November 8, 2023
· From the diocese
This service is a thank you to the deceased and an opportunity for relatives, scholars and students to remember and pay respect to the deceased.
The Medical University of Vienna and the University of Pastoral Care in Vienna jointly commemorate those who donated their bodies to medical research in St. Stephen’s Cathedral.
The Medical University of Vienna in cooperation with the Catholic and Protestant University Pastoral Care of Vienna invites you to the ecumenical service in St. Stephen’s Cathedral on November 9, 2023 at 6:00 pm to remember the people who gave their bodies to medical research.

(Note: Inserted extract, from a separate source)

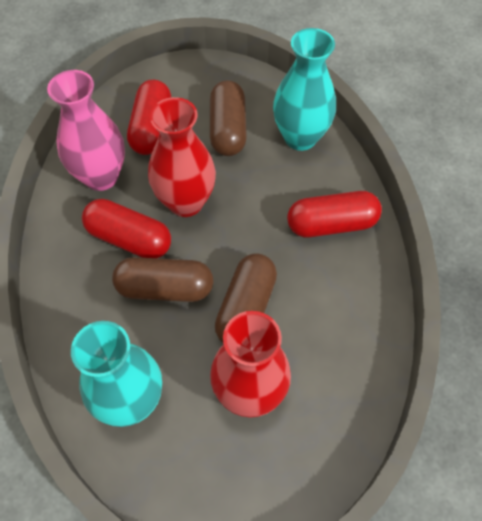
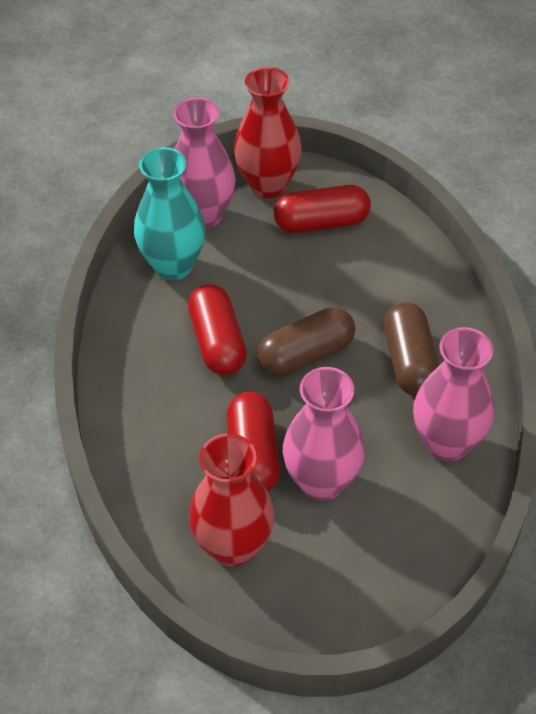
brown capsule: 3 -> 2
pink vase: 1 -> 3
turquoise vase: 2 -> 1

The service is led by Father Simon de Cucleri of the Catholic University Community and Catharina Pike, pastor of the Protestant University Community. The ecumenical celebration will be held in St. Stephen’s Cathedral for the first time this year, as the votive church is no longer able to accommodate many participants. Music will be provided by the Vienna Medical University Choir. This service is a thank you to the deceased and an opportunity for relatives, scholars and students to remember and pay respect to the deceased.
The annual service held around All Saints’ Day is an initiative of the Professor’s University. doctor. Michael Breiterkleiber returns, now professor of anatomy at the Medical University of Graz. It was originally held in the Karl Boroughauskirche in the central cemetery, but was moved to the Votive Church due to the large number of visitors, and this year moved to St. Stephen’s Cathedral due to great interest. The ashes of the cadaver donors are buried in a tomb in the Central Cemetery in Vienna. On the afternoon of November 9, wreaths with silent remembrance will be laid there at 2:00 pm in Lot 12A (historic Tomb of Honor, until 1975) and at 3:00 pm in Lot 26 (current Tomb of Honor, since Then (1975).
Vienna and the history of anatomy
The first autopsy was performed in Vienna at the Hospital of the Saint’s Brothers in 1404, despite a ban imposed by the Dean of the Vienna Cathedral. Spirit instead. Despite theological concerns, the Brothers of the Holy Spirit gave space to science. Centuries later, the Jesuits established the “teatrum anatomicum” at the University of Vienna in 1749, and to this day people make their bodies available for medical research after they die.
Cardinal Schönborn commented on the importance of this celebration in a comment in the HEUTE daily newspaper on October 28, 2022: “For a long time there has been a debate about whether it is possible to dissect corpses. Religious reasons spoke against this. The body must remain intact. But the conviction prevailed that performing Research on the bodies of the dead serves the interest of the living. Medicine and religion serve the entire human being, body and soul.